Canada thistle is a non-native noxious weed. It is highly aggressive, and when left unchecked, often forms large, monotypic infestations where it outcompetes all other vegetation. It is a serious invader of irrigated croplands and wet meadow pastures in Las Animas County. This is a noxious weed that has serious economic implications for agricultural production and ecological diversity.
Meet Puccina puncitformis, a mighty microscopic Canada Thistle contender.
In mid-September the Purgatoire Watershed Weed Management Collaborative, in collaboration with the Colorado Department of Agriculture's (CDA) Biological Pest Control Division and landowners in the Upper Purgatoire River Watershed, released a biocontrol agent on several large Canada thistle infestations. The biocontrol agent is a host-specific pathogenic rust fungus, Puccina punctiformis. According to the CDA, recent studies have shown this agent to be an effective means of controlling Canada thistle in Colorado.
In order to inoculate Canada thistle with the root fungus, CDA staff first harvests infected shoots of Canada thistle plants. The infected shoots are dried and then finely chopped in blenders. The chopped rust fungus-infested shoot material is then dusted on healthy Canada thistle rosettes (young plants that have not flowered) with the spray-apply-spray (SAS) method, in which the leaves are lightly sprayed with water before and after dusting to create high humidity (a critical factor for inoculation). Within a week of application, the fungus will travel to the roots of the plant where it will overwinter. In the early spring, infected shoots will emerge that will eventually release spores to infect other nearby Canada thistle plants. Ideally, application of Canada thistle rust fungus should be done in the fall several weeks before nighttime temperatures dip below freezing and day time temperatures are 80+ degrees F.
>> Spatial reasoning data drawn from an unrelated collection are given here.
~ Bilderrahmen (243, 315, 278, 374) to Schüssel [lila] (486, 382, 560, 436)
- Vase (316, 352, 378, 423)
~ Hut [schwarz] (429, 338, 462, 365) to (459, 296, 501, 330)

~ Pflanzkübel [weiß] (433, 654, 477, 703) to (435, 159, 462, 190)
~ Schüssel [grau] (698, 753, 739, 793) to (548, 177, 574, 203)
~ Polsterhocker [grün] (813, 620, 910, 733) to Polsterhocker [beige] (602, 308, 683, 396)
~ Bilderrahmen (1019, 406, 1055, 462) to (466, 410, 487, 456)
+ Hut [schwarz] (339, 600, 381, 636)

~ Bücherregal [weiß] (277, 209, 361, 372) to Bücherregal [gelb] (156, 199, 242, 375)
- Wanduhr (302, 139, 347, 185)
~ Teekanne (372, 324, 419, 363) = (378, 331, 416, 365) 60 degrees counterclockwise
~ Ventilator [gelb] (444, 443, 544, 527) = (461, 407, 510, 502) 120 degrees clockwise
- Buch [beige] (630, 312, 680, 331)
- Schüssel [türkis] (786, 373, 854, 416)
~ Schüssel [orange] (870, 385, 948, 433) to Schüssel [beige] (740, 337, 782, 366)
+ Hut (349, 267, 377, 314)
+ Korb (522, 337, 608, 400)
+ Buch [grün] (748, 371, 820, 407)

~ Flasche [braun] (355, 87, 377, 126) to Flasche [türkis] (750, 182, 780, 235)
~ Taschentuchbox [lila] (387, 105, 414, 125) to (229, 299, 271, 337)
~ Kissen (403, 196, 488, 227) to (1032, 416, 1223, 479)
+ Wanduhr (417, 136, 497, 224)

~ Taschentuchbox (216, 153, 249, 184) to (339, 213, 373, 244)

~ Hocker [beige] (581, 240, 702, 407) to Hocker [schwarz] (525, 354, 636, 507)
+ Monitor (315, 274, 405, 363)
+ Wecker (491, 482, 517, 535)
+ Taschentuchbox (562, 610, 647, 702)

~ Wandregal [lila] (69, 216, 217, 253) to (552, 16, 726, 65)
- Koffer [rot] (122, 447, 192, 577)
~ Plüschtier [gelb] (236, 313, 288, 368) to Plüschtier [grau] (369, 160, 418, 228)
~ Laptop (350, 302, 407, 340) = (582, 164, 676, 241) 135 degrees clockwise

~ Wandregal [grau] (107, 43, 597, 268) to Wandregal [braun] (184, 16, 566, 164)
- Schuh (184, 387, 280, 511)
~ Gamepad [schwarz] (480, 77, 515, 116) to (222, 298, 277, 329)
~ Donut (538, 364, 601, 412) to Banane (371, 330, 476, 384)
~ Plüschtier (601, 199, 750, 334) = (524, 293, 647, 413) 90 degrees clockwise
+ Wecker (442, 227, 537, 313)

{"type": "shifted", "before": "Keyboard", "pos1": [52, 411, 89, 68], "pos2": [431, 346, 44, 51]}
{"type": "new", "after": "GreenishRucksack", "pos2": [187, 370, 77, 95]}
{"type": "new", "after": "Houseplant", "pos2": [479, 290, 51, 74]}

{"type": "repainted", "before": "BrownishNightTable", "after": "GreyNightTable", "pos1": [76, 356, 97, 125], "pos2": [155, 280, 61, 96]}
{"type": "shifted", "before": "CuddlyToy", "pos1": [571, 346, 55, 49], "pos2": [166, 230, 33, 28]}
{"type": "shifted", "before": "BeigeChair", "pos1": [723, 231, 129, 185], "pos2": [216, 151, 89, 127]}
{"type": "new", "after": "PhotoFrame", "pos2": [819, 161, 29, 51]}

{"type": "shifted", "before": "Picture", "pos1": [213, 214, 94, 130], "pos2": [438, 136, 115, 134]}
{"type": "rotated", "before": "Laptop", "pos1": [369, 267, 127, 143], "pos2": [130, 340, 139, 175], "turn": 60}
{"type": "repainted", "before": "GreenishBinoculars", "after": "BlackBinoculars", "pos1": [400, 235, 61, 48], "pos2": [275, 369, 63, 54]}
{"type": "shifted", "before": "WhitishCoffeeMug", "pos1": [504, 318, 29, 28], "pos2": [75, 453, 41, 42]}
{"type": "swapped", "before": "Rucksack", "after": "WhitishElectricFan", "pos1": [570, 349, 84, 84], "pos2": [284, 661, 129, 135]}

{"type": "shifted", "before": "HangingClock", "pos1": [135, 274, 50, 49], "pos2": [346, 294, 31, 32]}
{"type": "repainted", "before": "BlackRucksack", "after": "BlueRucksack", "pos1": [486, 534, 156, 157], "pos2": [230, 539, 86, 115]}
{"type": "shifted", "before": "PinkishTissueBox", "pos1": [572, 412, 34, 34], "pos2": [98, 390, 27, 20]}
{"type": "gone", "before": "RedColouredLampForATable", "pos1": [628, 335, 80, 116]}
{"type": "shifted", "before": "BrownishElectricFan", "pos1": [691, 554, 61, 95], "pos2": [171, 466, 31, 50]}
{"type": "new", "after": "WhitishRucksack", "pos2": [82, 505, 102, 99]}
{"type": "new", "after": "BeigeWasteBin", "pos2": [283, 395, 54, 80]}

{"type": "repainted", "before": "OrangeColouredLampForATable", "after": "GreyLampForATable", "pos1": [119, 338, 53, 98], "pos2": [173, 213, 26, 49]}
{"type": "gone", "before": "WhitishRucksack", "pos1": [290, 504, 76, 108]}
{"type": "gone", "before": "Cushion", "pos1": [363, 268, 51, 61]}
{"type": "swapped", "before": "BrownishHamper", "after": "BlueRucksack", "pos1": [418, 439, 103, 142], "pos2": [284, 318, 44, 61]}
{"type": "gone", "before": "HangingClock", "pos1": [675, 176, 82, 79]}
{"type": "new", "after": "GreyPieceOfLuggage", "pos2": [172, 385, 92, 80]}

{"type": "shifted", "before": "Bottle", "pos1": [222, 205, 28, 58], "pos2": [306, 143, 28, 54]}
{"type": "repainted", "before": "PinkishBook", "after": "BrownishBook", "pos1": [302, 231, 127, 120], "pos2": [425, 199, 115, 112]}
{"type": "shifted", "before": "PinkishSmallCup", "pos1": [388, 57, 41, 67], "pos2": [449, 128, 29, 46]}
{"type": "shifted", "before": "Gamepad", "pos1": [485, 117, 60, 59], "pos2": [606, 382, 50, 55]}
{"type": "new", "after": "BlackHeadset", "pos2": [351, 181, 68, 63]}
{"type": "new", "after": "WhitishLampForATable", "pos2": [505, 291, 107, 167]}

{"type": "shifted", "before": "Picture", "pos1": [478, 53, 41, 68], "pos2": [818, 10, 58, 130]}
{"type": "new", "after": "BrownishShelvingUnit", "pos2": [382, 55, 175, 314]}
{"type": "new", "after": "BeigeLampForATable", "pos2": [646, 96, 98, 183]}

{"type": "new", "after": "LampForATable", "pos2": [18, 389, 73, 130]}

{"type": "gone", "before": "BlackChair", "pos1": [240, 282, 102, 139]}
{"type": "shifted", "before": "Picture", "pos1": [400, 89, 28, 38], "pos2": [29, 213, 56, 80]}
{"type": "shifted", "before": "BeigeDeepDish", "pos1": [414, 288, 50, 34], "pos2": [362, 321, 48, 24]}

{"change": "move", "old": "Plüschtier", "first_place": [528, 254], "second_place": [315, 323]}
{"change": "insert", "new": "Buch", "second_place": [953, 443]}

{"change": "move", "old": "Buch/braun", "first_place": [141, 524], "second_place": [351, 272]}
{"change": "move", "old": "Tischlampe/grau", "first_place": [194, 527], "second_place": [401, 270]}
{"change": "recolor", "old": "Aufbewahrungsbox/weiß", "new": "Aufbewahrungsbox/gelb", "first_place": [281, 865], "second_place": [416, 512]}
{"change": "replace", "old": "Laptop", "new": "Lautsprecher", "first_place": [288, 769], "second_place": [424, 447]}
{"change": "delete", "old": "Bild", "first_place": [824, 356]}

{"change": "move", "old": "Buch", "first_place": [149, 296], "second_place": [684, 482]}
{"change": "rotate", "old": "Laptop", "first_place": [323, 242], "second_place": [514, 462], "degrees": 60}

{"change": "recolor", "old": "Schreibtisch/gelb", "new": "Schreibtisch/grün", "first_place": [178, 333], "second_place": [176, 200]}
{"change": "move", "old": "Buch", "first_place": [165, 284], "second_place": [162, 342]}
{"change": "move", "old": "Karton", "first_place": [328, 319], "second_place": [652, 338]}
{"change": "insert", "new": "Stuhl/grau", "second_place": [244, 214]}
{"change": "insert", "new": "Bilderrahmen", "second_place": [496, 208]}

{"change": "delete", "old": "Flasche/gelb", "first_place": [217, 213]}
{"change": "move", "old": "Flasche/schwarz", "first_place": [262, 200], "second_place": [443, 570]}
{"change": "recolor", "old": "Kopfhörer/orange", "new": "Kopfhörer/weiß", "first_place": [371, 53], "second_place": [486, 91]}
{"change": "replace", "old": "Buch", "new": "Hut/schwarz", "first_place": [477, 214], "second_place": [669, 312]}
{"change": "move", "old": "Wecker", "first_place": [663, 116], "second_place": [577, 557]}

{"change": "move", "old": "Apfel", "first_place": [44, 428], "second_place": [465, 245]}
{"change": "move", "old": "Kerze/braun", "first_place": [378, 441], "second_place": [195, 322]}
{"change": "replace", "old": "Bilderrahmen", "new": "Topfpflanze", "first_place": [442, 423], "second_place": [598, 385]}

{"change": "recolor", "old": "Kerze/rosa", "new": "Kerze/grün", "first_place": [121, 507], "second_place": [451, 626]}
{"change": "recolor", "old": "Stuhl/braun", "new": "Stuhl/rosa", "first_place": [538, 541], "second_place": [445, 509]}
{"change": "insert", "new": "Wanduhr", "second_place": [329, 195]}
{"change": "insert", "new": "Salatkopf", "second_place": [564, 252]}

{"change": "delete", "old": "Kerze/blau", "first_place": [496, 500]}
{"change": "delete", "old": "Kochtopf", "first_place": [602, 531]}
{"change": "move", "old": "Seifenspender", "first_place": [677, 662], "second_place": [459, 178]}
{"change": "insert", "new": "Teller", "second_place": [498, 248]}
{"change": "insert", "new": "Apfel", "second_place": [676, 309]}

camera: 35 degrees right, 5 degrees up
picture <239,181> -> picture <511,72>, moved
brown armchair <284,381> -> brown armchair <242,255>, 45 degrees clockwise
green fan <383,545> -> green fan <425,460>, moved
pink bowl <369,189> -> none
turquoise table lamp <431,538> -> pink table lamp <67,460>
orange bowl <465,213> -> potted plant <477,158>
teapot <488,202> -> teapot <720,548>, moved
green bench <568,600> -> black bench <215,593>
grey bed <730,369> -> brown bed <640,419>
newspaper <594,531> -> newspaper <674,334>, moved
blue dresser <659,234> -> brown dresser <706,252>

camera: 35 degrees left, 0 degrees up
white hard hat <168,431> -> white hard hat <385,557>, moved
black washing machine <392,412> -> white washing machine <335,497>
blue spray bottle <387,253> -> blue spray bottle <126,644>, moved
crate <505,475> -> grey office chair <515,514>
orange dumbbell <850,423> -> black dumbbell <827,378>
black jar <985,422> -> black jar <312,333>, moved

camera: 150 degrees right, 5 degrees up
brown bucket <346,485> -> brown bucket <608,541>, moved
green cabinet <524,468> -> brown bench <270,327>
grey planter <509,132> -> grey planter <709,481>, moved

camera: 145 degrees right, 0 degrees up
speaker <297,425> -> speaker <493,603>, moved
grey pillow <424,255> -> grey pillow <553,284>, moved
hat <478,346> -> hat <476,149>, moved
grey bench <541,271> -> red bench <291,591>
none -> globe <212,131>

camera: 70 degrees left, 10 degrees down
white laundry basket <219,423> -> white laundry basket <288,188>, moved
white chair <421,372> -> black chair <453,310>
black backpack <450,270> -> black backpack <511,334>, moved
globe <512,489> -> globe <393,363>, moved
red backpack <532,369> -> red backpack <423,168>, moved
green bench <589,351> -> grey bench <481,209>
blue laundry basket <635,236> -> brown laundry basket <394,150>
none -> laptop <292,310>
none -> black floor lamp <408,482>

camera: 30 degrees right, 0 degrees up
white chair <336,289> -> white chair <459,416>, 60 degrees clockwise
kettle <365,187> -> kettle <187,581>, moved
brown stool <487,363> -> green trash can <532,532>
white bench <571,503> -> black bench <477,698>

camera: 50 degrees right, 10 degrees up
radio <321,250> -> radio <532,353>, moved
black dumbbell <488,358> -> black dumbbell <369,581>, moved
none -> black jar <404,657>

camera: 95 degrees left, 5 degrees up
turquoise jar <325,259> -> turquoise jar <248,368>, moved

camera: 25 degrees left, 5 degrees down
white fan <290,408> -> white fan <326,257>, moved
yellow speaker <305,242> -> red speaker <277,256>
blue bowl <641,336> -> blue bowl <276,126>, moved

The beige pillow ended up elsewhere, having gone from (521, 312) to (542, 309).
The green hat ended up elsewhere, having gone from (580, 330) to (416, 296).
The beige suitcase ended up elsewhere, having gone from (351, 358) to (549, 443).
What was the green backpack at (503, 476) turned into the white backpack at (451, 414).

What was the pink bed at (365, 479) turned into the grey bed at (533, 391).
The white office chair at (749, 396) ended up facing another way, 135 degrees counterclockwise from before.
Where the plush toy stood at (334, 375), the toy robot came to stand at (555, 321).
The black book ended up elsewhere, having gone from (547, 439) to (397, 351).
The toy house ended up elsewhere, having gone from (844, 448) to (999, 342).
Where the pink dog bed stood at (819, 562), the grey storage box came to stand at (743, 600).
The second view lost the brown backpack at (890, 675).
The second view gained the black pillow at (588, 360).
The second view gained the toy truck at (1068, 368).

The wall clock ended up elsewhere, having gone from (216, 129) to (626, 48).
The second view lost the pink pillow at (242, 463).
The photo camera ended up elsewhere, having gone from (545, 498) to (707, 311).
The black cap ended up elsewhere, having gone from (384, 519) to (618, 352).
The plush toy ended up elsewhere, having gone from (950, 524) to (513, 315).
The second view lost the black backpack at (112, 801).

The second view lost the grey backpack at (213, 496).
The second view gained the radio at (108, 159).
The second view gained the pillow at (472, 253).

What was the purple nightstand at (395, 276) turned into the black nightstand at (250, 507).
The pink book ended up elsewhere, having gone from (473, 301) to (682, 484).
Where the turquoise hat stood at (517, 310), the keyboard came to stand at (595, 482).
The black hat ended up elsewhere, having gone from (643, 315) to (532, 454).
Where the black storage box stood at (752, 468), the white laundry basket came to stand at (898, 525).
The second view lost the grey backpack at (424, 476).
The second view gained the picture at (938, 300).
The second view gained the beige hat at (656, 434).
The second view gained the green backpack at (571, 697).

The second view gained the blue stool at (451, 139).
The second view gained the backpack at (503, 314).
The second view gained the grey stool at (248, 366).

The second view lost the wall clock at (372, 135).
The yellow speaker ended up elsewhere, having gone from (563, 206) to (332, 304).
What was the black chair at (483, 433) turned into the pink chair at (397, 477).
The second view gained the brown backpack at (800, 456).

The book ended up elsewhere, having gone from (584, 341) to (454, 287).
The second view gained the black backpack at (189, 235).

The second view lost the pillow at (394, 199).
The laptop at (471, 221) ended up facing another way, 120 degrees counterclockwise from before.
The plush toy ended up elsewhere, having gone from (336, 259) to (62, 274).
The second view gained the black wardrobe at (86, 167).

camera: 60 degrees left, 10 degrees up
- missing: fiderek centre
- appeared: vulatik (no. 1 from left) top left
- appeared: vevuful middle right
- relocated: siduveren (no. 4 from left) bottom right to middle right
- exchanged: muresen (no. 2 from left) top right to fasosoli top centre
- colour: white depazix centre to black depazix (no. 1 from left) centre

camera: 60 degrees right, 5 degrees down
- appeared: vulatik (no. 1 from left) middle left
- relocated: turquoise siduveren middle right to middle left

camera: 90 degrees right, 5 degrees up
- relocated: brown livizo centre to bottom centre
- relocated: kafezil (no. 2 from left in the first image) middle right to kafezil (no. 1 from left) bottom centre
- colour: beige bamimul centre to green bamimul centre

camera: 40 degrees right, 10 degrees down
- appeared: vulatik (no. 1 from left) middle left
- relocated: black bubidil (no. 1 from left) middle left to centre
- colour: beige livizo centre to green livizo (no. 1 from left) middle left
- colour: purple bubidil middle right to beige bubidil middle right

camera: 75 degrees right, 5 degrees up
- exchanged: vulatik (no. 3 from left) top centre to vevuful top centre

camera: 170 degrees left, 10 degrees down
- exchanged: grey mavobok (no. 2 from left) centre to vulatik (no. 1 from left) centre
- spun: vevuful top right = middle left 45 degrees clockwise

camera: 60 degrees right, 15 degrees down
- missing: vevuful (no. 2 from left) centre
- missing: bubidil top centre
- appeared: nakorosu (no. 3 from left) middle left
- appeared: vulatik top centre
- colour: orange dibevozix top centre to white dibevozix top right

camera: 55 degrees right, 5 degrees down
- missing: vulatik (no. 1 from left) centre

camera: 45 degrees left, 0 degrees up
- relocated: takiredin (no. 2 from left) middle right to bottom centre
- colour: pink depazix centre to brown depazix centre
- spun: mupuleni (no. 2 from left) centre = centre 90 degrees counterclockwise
Biocontrols are heavily vetted and permitted by USDA APHIS to ensure host-specificity, meaning the biocontrol agent will only affect one type of plant. Puccina punctiformis meets this criteria, exclusively targeting Canada thistle as a host. However, unlike many other biocontrol agents that normally do not kill their host, Puccina punctiformis has been found to actually eradicate Canada thistle infestations in some instances. The CDA has reported Canada thistle stands experiencing an 80% to even 100% reduction of Canada thistle patches within five years in some locations after inoculation with the root fungus.